Work to complete →
[a] In the passage on prayer beads, what date is given for the ostrich shell beads found in Africa?
[b] Reproduce the stretch of the prayer beads passage from "Origins and etymology" through "shells to clay.".

Prayer beads are a form of beadwork used to count the repetitions of prayers, chants, or mantras by members of various religions such as Hinduism, Buddhism, Shinto, Umbanda, Islam, Sikhism, the Baháʼí Faith, and some Christian denominations, such as the Roman Catholic Church, the Lutheran Church, the Oriental Orthodox Churches, and the Eastern Orthodox Churches. Common forms of beaded devotion include the mequteria in Oriental Orthodox Christianity, the chotki in Eastern Orthodox Christianity, the Wreath of Christ in Lutheran Christianity, the Dominican rosary of the Blessed Virgin Mary in Roman Catholic Christianity, the dhikr (remembrance of God) in Islam, the japamala in Buddhism and Hinduism, and the Jaap Sahib in Sikhism.

Origins and etymology 
Beads are among the earliest human ornaments and ostrich shell beads in Africa date to 10,000 BC. Over the centuries various cultures have made beads from a variety of material from stone and shells to clay.

Provided material →

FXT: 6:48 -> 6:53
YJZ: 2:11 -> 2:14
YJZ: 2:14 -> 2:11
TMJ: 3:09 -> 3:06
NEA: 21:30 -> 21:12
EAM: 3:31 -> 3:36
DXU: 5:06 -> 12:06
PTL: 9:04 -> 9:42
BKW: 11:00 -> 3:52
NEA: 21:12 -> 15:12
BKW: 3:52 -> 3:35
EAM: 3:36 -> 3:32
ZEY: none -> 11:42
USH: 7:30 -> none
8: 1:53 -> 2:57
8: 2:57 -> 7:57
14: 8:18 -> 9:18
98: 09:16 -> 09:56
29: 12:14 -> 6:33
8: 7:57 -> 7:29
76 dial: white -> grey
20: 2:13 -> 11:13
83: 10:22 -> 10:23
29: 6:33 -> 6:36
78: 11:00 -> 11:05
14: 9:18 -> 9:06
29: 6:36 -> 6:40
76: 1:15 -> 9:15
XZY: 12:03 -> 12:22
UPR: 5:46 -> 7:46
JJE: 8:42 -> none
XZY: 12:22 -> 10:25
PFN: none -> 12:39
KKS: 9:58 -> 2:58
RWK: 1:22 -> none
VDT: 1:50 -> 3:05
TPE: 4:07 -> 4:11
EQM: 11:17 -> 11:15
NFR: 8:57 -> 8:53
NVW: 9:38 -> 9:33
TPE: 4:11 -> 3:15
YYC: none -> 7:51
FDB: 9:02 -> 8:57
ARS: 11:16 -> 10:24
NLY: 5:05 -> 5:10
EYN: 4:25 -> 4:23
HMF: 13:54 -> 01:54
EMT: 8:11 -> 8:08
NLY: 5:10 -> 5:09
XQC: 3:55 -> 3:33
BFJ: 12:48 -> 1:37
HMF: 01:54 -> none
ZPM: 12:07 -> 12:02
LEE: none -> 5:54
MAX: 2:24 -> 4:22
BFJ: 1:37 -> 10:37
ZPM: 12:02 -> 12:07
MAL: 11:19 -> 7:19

Answers below →
[a] They date to 10,000 BC.

[b]
Origins and etymology 
Beads are among the earliest human ornaments and ostrich shell beads in Africa date to 10,000 BC. Over the centuries various cultures have made beads from a variety of material from stone and shells to clay.